'''
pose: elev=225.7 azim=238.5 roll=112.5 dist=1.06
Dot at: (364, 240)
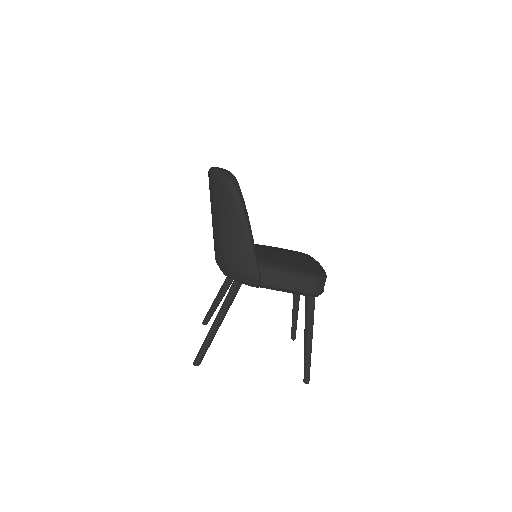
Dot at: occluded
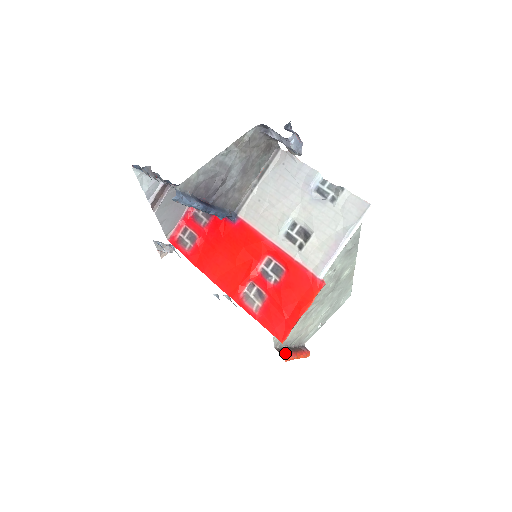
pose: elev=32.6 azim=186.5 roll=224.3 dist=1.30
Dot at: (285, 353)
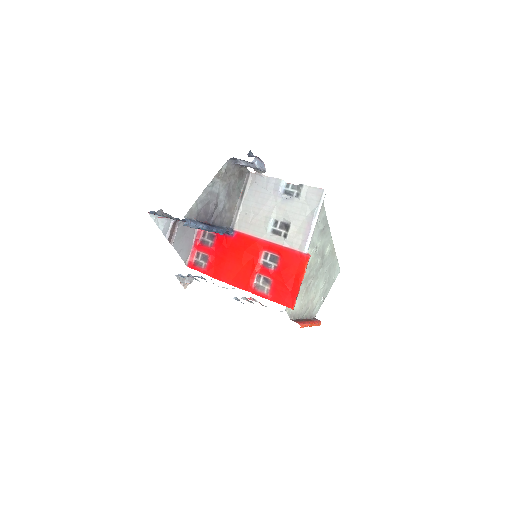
'''
### [What to do]
Copy every line of text in the material word for word, leaving out the pictures.

### [Exercise result]
pose: elev=225.7 azim=238.5 roll=112.5 dist=1.06
Dot at: (364, 240)
Dot at: occluded
pose: elev=32.6 azim=186.5 roll=224.3 dist=1.30
Dot at: (285, 353)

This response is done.